## ЗАДАНИЯ
1. Над чем, согласно тексту о КГБ и шахматах, КГБ обладал реальной властью?
2. Верны ли по тексту о КГБ и шахматах эти утверждения? (a) КГБ пытался отследить возможные атаки на чемпиона мира. (b) Офицеры КГБ действовали вопреки воле шахматных чиновников в Москве. (c) Тем, кто собирался за границу, обещали охотнее выдать паспорт в обмен на сотрудничество с КГБ.
3. Напишите продолжение текста о КГБ и шахматах, начиная сразу после его последнего предложения.

-------- ТЕКСТ СТРАНИЦЫ --------

И всё же нельзя сказать, что Спасский и Геллер полностью заблуждались. Посторонние действительно пытались воздействовать на ход матча.
Сейчас мы знаем, что всё это время КГБ проявлял активность, пытаясь отследить возможные атаки на чемпиона мира и провести упреждающий пропагандистский удар против американцев. Офицеры работали с молчаливого одобрения шахматных чиновников в Москве, возможно приложив руку и к распространению слухов о том, что Спасский собирается бежать.
Советские гроссмейстеры той эпохи предполагали, что КГБ имеет свой интерес в шахматах, как и во всех делах, считающихся ключевыми для государства. Шахматисты присматривались друг к другу. У кого из них была задача помимо шахмат? Кто получал дополнительный доход, имел так называемую «побочную работу»? Кто информатор? А кто на самом деле офицер КГБ?
До сего дня многие жители бывшего Советского Союза убеждены, что деятельность КГБ по защите государства была почётным занятием, а потому ничего постыдного в сотрудничестве с этой организацией нет. КГБ обладал реальной властью над выездами за рубеж, скрываясь за всеми комитетами партии и рассматривая заявления тех, кто собрался за границу. Через своих информаторов КГБ узнавал, что происходит в шахматных кругах, и «советовал» властям, кого надо поддержать, кого не одобрять, кому запретить покидать пределы Советского Союза, а кому, наоборот, можно позволить работать за границей. Обычной практикой было предлагать будущим путешественникам такой вариант: паспорта им выдадут с большей готовностью, если они согласятся быть глазами и ушами КГБ.

-------- ИСХОДНЫЕ ДАННЫЕ --------

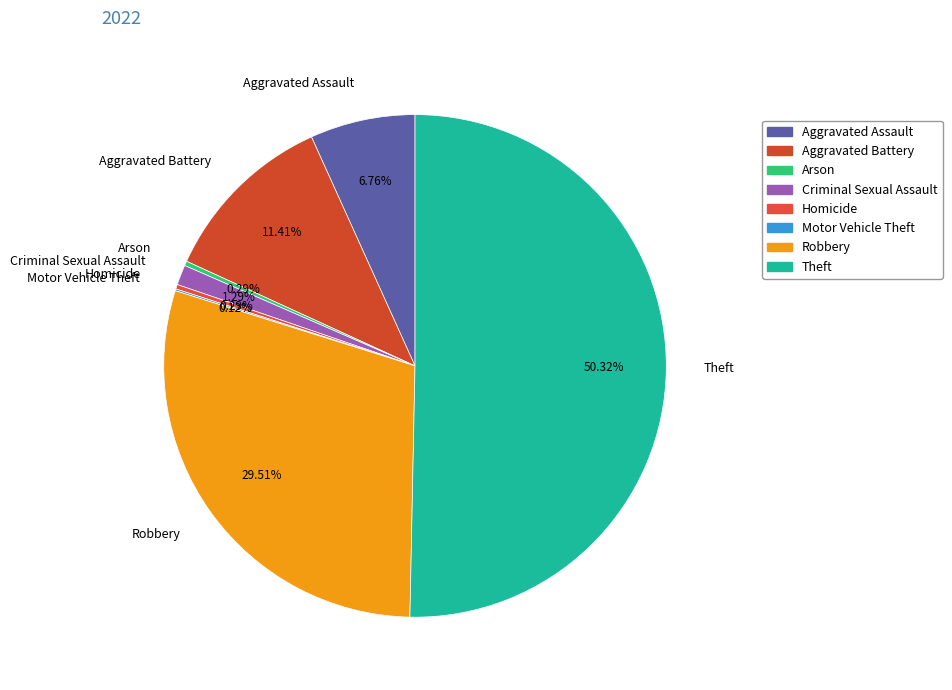

To the nearest percent, what portion does Aggravated Assault represent?

7%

--------

## ОТВЕТЫ
1. Над выездами за рубеж.

2.
(a) Да: «пытаясь отследить возможные атаки на чемпиона мира».
(b) Нет: «Офицеры работали с молчаливого одобрения шахматных чиновников в Москве».
(c) Да: «паспорта им выдадут с большей готовностью, если они согласятся быть глазами и ушами КГБ».

3.
Некоторые утверждают, что у КГБ был кабинет в Центральном шахматном клубе, хотя более реальным представляется, что там просто находился один из офицеров КГБ. Гроссмейстер Юрий Авербах заявляет, что ни о чем подобном не слышал: «У меня там был кабинет, и если действительно всё так обстояло, то я просто об этом не знал». Тем не менее он отлично понимал, как система работает, если его глубоко сидящие инстинкты — или, возможно, суеверная привычка — до сих пор запрещают напрямую говорить о КГБ. «В эпоху Сталина, если команда покидала страну, вместе с нами ехал представитель этой организации. Этот человек следил за всеми участниками команды. В 1952 году я играл в межзональном турнире, и такой человек там присутствовал. В 1953-м на турнире претендентов в Цюрихе тоже был такой человек. В 1955-м, когда Спасский выезжал на юношеский чемпионат мира — тогда его тренировал я, — с нами также ездил представитель этой организации. После 1956 года на протяжении примерно трёх лет никого не посылали. Была оттепель. Затем, в начале 60-х, эти люди вновь начали появляться. На Кюрасао, например, вместе с нами ездил человек из КГБ».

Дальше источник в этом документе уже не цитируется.